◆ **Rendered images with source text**
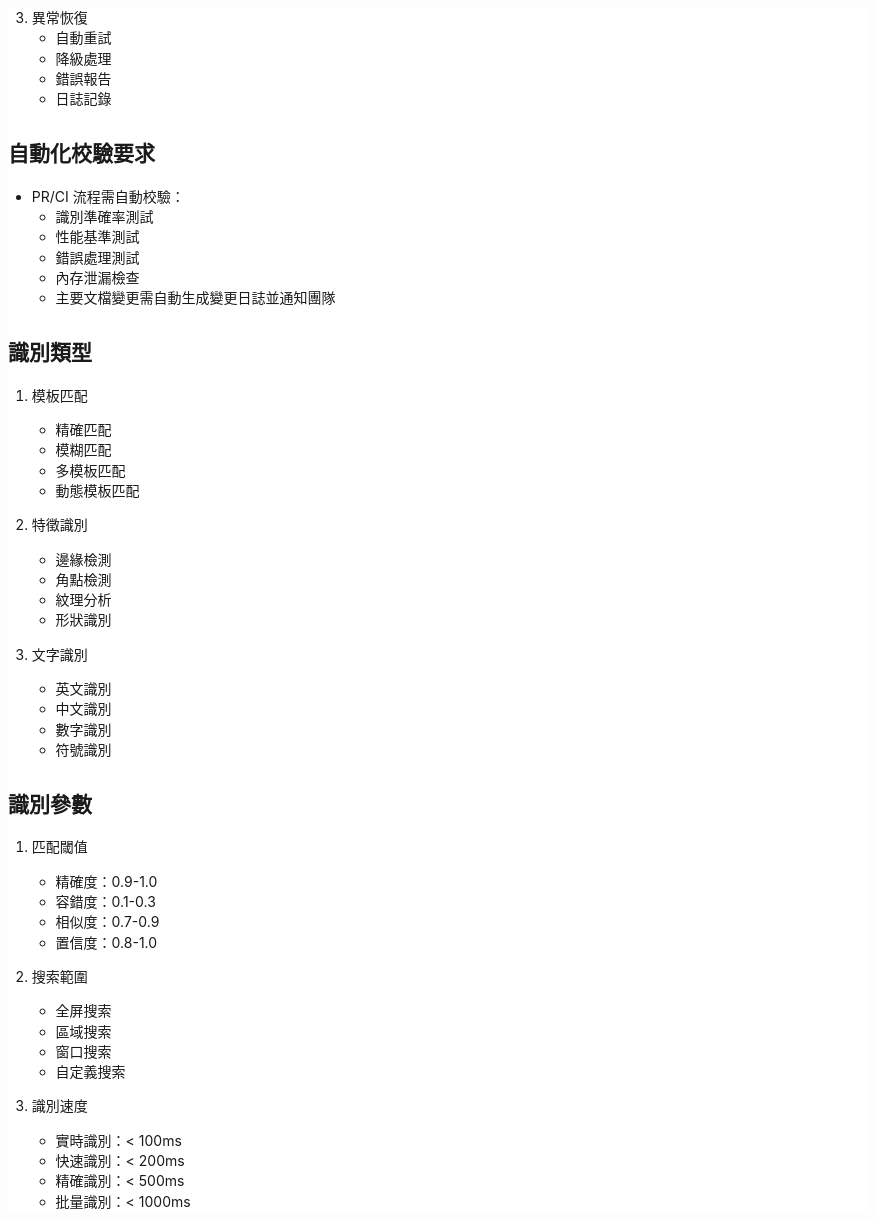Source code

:3. 異常恢復
   - 自動重試
   - 降級處理
   - 錯誤報告
   - 日誌記錄

## 自動化校驗要求
- PR/CI 流程需自動校驗：
  - 識別準確率測試
  - 性能基準測試
  - 錯誤處理測試
  - 內存泄漏檢查
  - 主要文檔變更需自動生成變更日誌並通知團隊 

## 識別類型
1. 模板匹配
   - 精確匹配
   - 模糊匹配
   - 多模板匹配
   - 動態模板匹配

2. 特徵識別
   - 邊緣檢測
   - 角點檢測
   - 紋理分析
   - 形狀識別

3. 文字識別
   - 英文識別
   - 中文識別
   - 數字識別
   - 符號識別

## 識別參數
1. 匹配閾值
   - 精確度：0.9-1.0
   - 容錯度：0.1-0.3
   - 相似度：0.7-0.9
   - 置信度：0.8-1.0

2. 搜索範圍
   - 全屏搜索
   - 區域搜索
   - 窗口搜索
   - 自定義搜索

3. 識別速度
   - 實時識別：< 100ms
   - 快速識別：< 200ms
   - 精確識別：< 500ms
   - 批量識別：< 1000ms
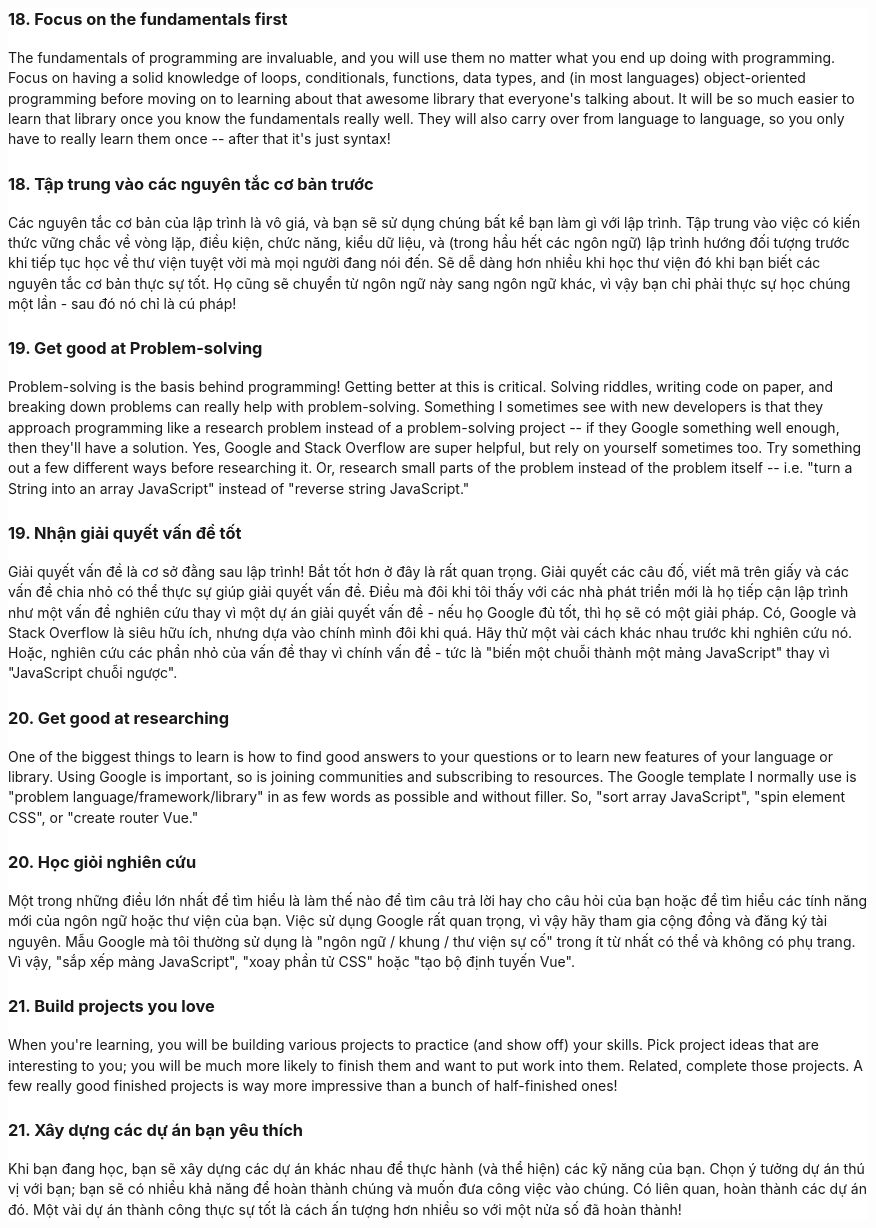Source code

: ### 18. Focus on the fundamentals first
The fundamentals of programming are invaluable, and you will use them no matter what you end up doing with programming. Focus on having a solid knowledge of loops, conditionals, functions, data types, and (in most languages) object-oriented programming before moving on to learning about that awesome library that everyone's talking about. It will be so much easier to learn that library once you know the fundamentals really well. They will also carry over from language to language, so you only have to really learn them once -- after that it's just syntax!
### 18. Tập trung vào các nguyên tắc cơ bản trước
Các nguyên tắc cơ bản của lập trình là vô giá, và bạn sẽ sử dụng chúng bất kể bạn làm gì với lập trình. Tập trung vào việc có kiến ​​thức vững chắc về vòng lặp, điều kiện, chức năng, kiểu dữ liệu, và (trong hầu hết các ngôn ngữ) lập trình hướng đối tượng trước khi tiếp tục học về thư viện tuyệt vời mà mọi người đang nói đến. Sẽ dễ dàng hơn nhiều khi học thư viện đó khi bạn biết các nguyên tắc cơ bản thực sự tốt. Họ cũng sẽ chuyển từ ngôn ngữ này sang ngôn ngữ khác, vì vậy bạn chỉ phải thực sự học chúng một lần - sau đó nó chỉ là cú pháp!

### 19. Get good at Problem-solving
Problem-solving is the basis behind programming! Getting better at this is critical. Solving riddles, writing code on paper, and breaking down problems can really help with problem-solving. Something I sometimes see with new developers is that they approach programming like a research problem instead of a problem-solving project -- if they Google something well enough, then they'll have a solution. Yes, Google and Stack Overflow are super helpful, but rely on yourself sometimes too. Try something out a few different ways before researching it. Or, research small parts of the problem instead of the problem itself -- i.e. "turn a String into an array JavaScript" instead of "reverse string JavaScript."
### 19. Nhận giải quyết vấn đề tốt
Giải quyết vấn đề là cơ sở đằng sau lập trình! Bắt tốt hơn ở đây là rất quan trọng. Giải quyết các câu đố, viết mã trên giấy và các vấn đề chia nhỏ có thể thực sự giúp giải quyết vấn đề. Điều mà đôi khi tôi thấy với các nhà phát triển mới là họ tiếp cận lập trình như một vấn đề nghiên cứu thay vì một dự án giải quyết vấn đề - nếu họ Google đủ tốt, thì họ sẽ có một giải pháp. Có, Google và Stack Overflow là siêu hữu ích, nhưng dựa vào chính mình đôi khi quá. Hãy thử một vài cách khác nhau trước khi nghiên cứu nó. Hoặc, nghiên cứu các phần nhỏ của vấn đề thay vì chính vấn đề - tức là "biến một chuỗi thành một mảng JavaScript" thay vì "JavaScript chuỗi ngược".

### 20. Get good at researching
One of the biggest things to learn is how to find good answers to your questions or to learn new features of your language or library. Using Google is important, so is joining communities and subscribing to resources. The Google template I normally use is "problem language/framework/library" in as few words as possible and without filler. So, "sort array JavaScript", "spin element CSS", or "create router Vue."
### 20. Học giỏi nghiên cứu
Một trong những điều lớn nhất để tìm hiểu là làm thế nào để tìm câu trả lời hay cho câu hỏi của bạn hoặc để tìm hiểu các tính năng mới của ngôn ngữ hoặc thư viện của bạn. Việc sử dụng Google rất quan trọng, vì vậy hãy tham gia cộng đồng và đăng ký tài nguyên. Mẫu Google mà tôi thường sử dụng là "ngôn ngữ / khung / thư viện sự cố" trong ít từ nhất có thể và không có phụ trang. Vì vậy, "sắp xếp mảng JavaScript", "xoay phần tử CSS" hoặc "tạo bộ định tuyến Vue".

### 21. Build projects you love
When you're learning, you will be building various projects to practice (and show off) your skills. Pick project ideas that are interesting to you; you will be much more likely to finish them and want to put work into them. Related, complete those projects. A few really good finished projects is way more impressive than a bunch of half-finished ones!
### 21. Xây dựng các dự án bạn yêu thích
Khi bạn đang học, bạn sẽ xây dựng các dự án khác nhau để thực hành (và thể hiện) các kỹ năng của bạn. Chọn ý tưởng dự án thú vị với bạn; bạn sẽ có nhiều khả năng để hoàn thành chúng và muốn đưa công việc vào chúng. Có liên quan, hoàn thành các dự án đó. Một vài dự án thành công thực sự tốt là cách ấn tượng hơn nhiều so với một nửa số đã hoàn thành!
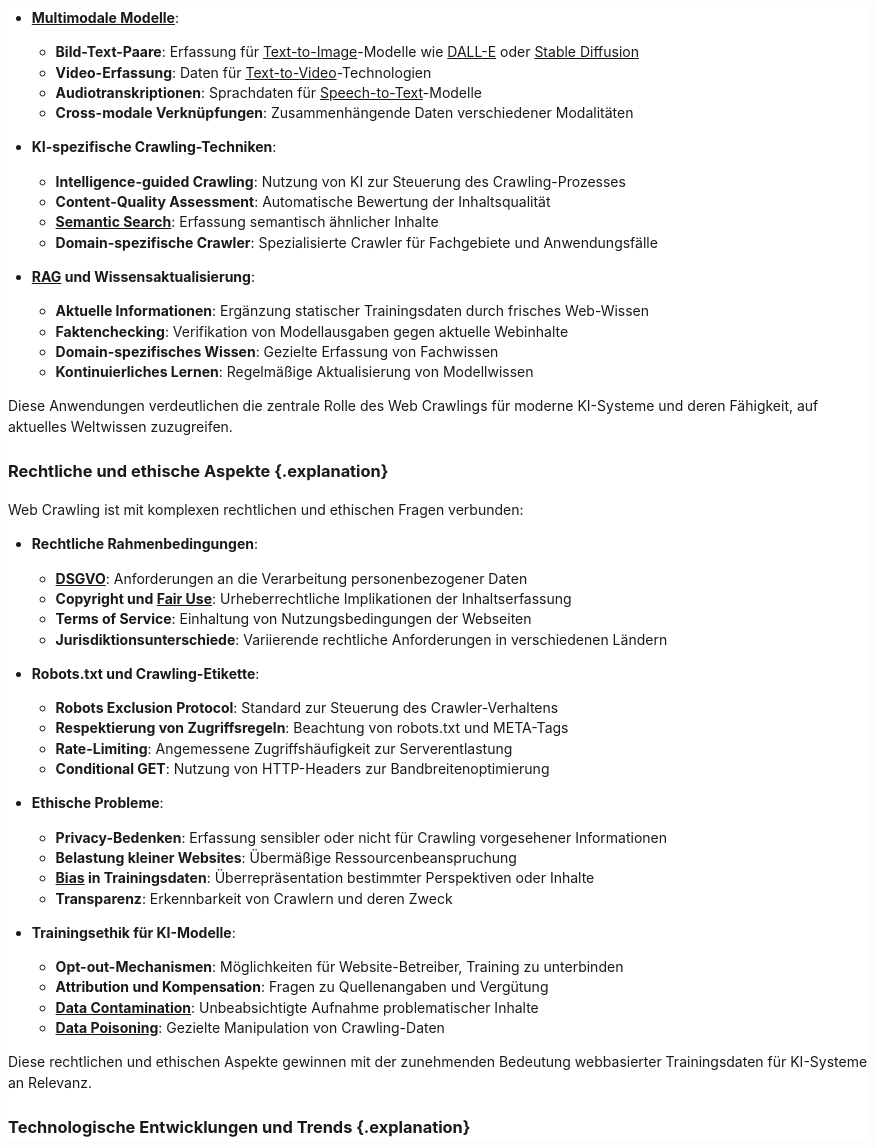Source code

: - **[Multimodale Modelle](#Large-Multimodal-Model)**:
  - **Bild-Text-Paare**: Erfassung für [Text-to-Image](#Text-to-Image)-Modelle wie [DALL-E](#DALL-E) oder [Stable Diffusion](#Stable-Diffusion)
  - **Video-Erfassung**: Daten für [Text-to-Video](#Text-to-Video)-Technologien
  - **Audiotranskriptionen**: Sprachdaten für [Speech-to-Text](#TTS)-Modelle
  - **Cross-modale Verknüpfungen**: Zusammenhängende Daten verschiedener Modalitäten

- **KI-spezifische Crawling-Techniken**:
  - **Intelligence-guided Crawling**: Nutzung von KI zur Steuerung des Crawling-Prozesses
  - **Content-Quality Assessment**: Automatische Bewertung der Inhaltsqualität
  - **[Semantic Search](#Semantic-Search)**: Erfassung semantisch ähnlicher Inhalte
  - **Domain-spezifische Crawler**: Spezialisierte Crawler für Fachgebiete und Anwendungsfälle

- **[RAG](#RAG) und Wissensaktualisierung**:
  - **Aktuelle Informationen**: Ergänzung statischer Trainingsdaten durch frisches Web-Wissen
  - **Faktenchecking**: Verifikation von Modellausgaben gegen aktuelle Webinhalte
  - **Domain-spezifisches Wissen**: Gezielte Erfassung von Fachwissen
  - **Kontinuierliches Lernen**: Regelmäßige Aktualisierung von Modellwissen

Diese Anwendungen verdeutlichen die zentrale Rolle des Web Crawlings für moderne KI-Systeme und deren Fähigkeit, auf aktuelles Weltwissen zuzugreifen.

### Rechtliche und ethische Aspekte {.explanation}

Web Crawling ist mit komplexen rechtlichen und ethischen Fragen verbunden:

- **Rechtliche Rahmenbedingungen**:
  - **[DSGVO](#Datenschutz-Grundverordnung)**: Anforderungen an die Verarbeitung personenbezogener Daten
  - **Copyright und [Fair Use](#Fair-Use)**: Urheberrechtliche Implikationen der Inhaltserfassung
  - **Terms of Service**: Einhaltung von Nutzungsbedingungen der Webseiten
  - **Jurisdiktionsunterschiede**: Variierende rechtliche Anforderungen in verschiedenen Ländern

- **Robots.txt und Crawling-Etikette**:
  - **Robots Exclusion Protocol**: Standard zur Steuerung des Crawler-Verhaltens
  - **Respektierung von Zugriffsregeln**: Beachtung von robots.txt und META-Tags
  - **Rate-Limiting**: Angemessene Zugriffshäufigkeit zur Serverentlastung
  - **Conditional GET**: Nutzung von HTTP-Headers zur Bandbreitenoptimierung

- **Ethische Probleme**:
  - **Privacy-Bedenken**: Erfassung sensibler oder nicht für Crawling vorgesehener Informationen
  - **Belastung kleiner Websites**: Übermäßige Ressourcenbeanspruchung
  - **[Bias](#Bias) in Trainingsdaten**: Überrepräsentation bestimmter Perspektiven oder Inhalte
  - **Transparenz**: Erkennbarkeit von Crawlern und deren Zweck

- **Trainingsethik für KI-Modelle**:
  - **Opt-out-Mechanismen**: Möglichkeiten für Website-Betreiber, Training zu unterbinden
  - **Attribution und Kompensation**: Fragen zu Quellenangaben und Vergütung
  - **[Data Contamination](#Data-Contamination)**: Unbeabsichtigte Aufnahme problematischer Inhalte
  - **[Data Poisoning](#Data-Poisoning)**: Gezielte Manipulation von Crawling-Daten

Diese rechtlichen und ethischen Aspekte gewinnen mit der zunehmenden Bedeutung webbasierter Trainingsdaten für KI-Systeme an Relevanz.

### Technologische Entwicklungen und Trends {.explanation}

◆ **TASK OBJECTIVE**
In the part that opens with the line containing "### 20. Get good at researching" and closes with the line containing "- **Cross-modale Verknüpfungen**: Zusammenhängende", replace "Audiotranskriptionen" with "Audio-Transkriptionen" and leave everything else unchanged. Return only those lines, without the pictures.

◆ **SOLUTION FOR THIS TASK**
### 20. Get good at researching
One of the biggest things to learn is how to find good answers to your questions or to learn new features of your language or library. Using Google is important, so is joining communities and subscribing to resources. The Google template I normally use is "problem language/framework/library" in as few words as possible and without filler. So, "sort array JavaScript", "spin element CSS", or "create router Vue."
### 20. Học giỏi nghiên cứu
Một trong những điều lớn nhất để tìm hiểu là làm thế nào để tìm câu trả lời hay cho câu hỏi của bạn hoặc để tìm hiểu các tính năng mới của ngôn ngữ hoặc thư viện của bạn. Việc sử dụng Google rất quan trọng, vì vậy hãy tham gia cộng đồng và đăng ký tài nguyên. Mẫu Google mà tôi thường sử dụng là "ngôn ngữ / khung / thư viện sự cố" trong ít từ nhất có thể và không có phụ trang. Vì vậy, "sắp xếp mảng JavaScript", "xoay phần tử CSS" hoặc "tạo bộ định tuyến Vue".

### 21. Build projects you love
When you're learning, you will be building various projects to practice (and show off) your skills. Pick project ideas that are interesting to you; you will be much more likely to finish them and want to put work into them. Related, complete those projects. A few really good finished projects is way more impressive than a bunch of half-finished ones!
### 21. Xây dựng các dự án bạn yêu thích
Khi bạn đang học, bạn sẽ xây dựng các dự án khác nhau để thực hành (và thể hiện) các kỹ năng của bạn. Chọn ý tưởng dự án thú vị với bạn; bạn sẽ có nhiều khả năng để hoàn thành chúng và muốn đưa công việc vào chúng. Có liên quan, hoàn thành các dự án đó. Một vài dự án thành công thực sự tốt là cách ấn tượng hơn nhiều so với một nửa số đã hoàn thành!
Source code

: - **[Multimodale Modelle](#Large-Multimodal-Model)**:
  - **Bild-Text-Paare**: Erfassung für [Text-to-Image](#Text-to-Image)-Modelle wie [DALL-E](#DALL-E) oder [Stable Diffusion](#Stable-Diffusion)
  - **Video-Erfassung**: Daten für [Text-to-Video](#Text-to-Video)-Technologien
  - **Audio-Transkriptionen**: Sprachdaten für [Speech-to-Text](#TTS)-Modelle
  - **Cross-modale Verknüpfungen**: Zusammenhängende Daten verschiedener Modalitäten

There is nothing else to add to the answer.